# Popper Dropper



## flyfishingmike (Nov 26, 2010)

A late afternoon paddle was just the ticket for today. Thirty minutes on the water and you can't remember what it was that was bugging you earlier in the morning.

December is a unique time to fish on the San Marcos river. The sun makes a low arch across the sky, and the daylight is over by 5:30 or so. Leaves litter the surface of the water, making it difficult to fish my favorite fly, the popper. The answer often is to tie a dropper fly, usually a tiny nymph, suspended about 12 inches or so, tied directly to the hook on the popper. The action of the popper striking the surface of the water is usually enough to bring out some curious fish, and the slowly dropping nymph will many times be too much for them to resist. Like Batman and Robin, this is a killer dynamic duo.

There were hatches of mayfies and caddis today, getting the sunfish all excited, and adding to the effectiveness of the popper/dropper combo. Four species of sunfish bit the fly today . . . . one more beautiful the last.

Let's go fishing.


----------



## dsim3240 (Nov 12, 2008)

Every time I try to use a dropper it causes my popper to sink. What size popper and dropper do you use? Is the dropper weighted? Thanks


----------



## AlaskaTex (Mar 9, 2006)

Looks like some hit the dropper and some the popper. Did you get and doubles?

AT


----------



## flyfishingmike (Nov 26, 2010)

Yesterday I was using a #8 popper with a #12 unweighted nymph. Experiment. Different poppers are more buoyant than others and some nymphs weigh more.

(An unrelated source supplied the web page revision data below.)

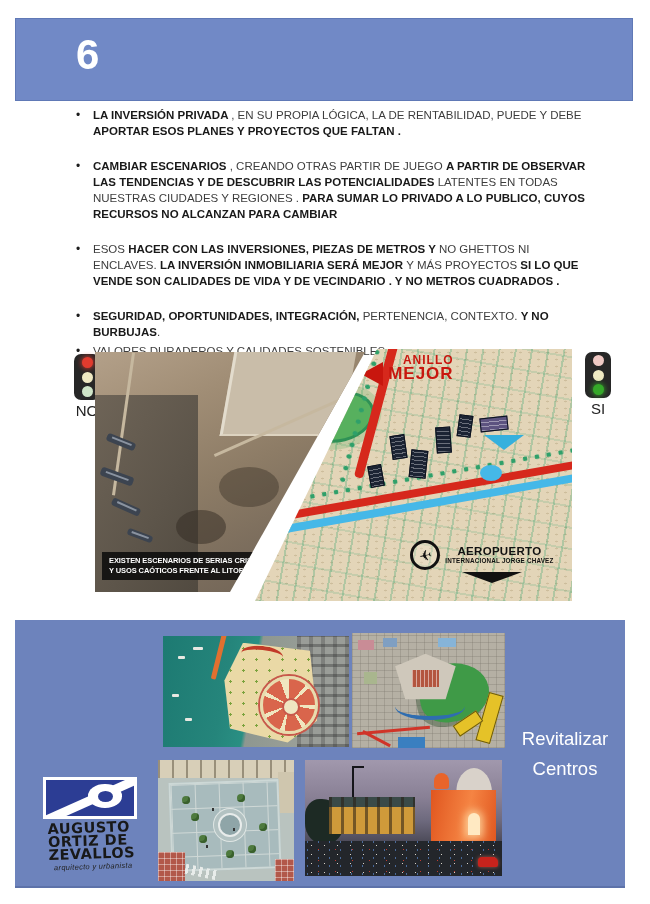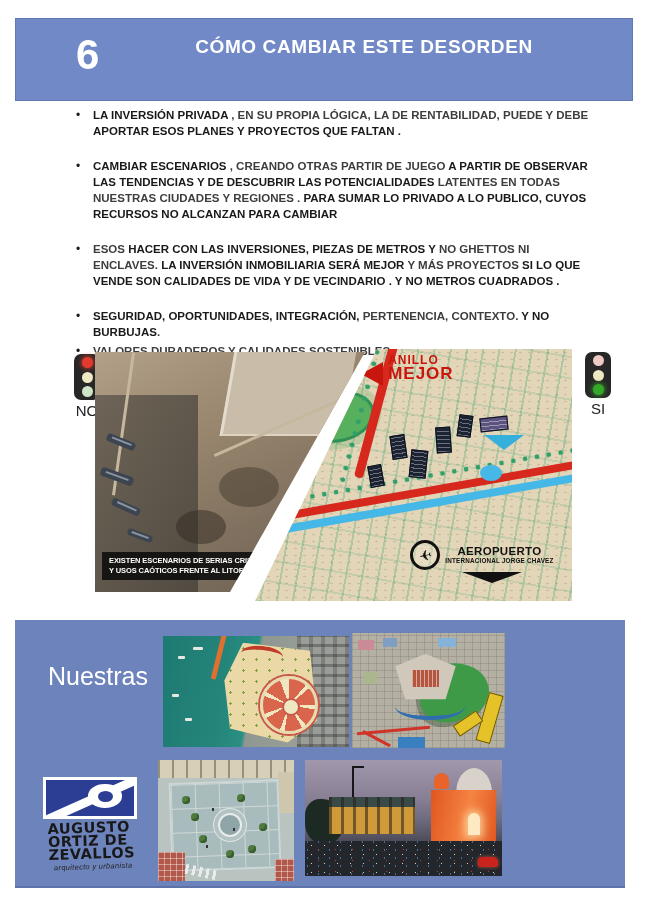--- a/index.html
+++ b/index.html
@@ -232,7 +232,6 @@
   <div class="header">
     <div class="header-number">6</div>
     <div class="header-title">
-      <div>CÓMO CAMBIAR ESTE DESORDEN</div>
     </div>
   </div>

The rule of thumb here is the popper should stay high for about 10-15 seconds . . . then strip a couple of inches to get it back to the surface.


----------



## flyfishingmike (Nov 26, 2010)

No doubles yesterday . . . but it does happen. Fun stuff.


----------



## AlaskaTex (Mar 9, 2006)

*Popper and dropper*

It makes perfect sense. The old " popping cork with a shrimp" has been a staple of salt water conventional tackle technique for ever. I'm going to try some variation of what you are doing this week on the bay.

AT


----------



## flyfishingmike (Nov 26, 2010)

AlaskaTex said:


> It makes perfect sense. The old " popping cork with a shrimp" has been a staple of salt water conventional tackle technique for ever. I'm going to try some variation of what you are doing this week on the bay.
> 
> AT


Great! Good luck and please tell us how you did.


----------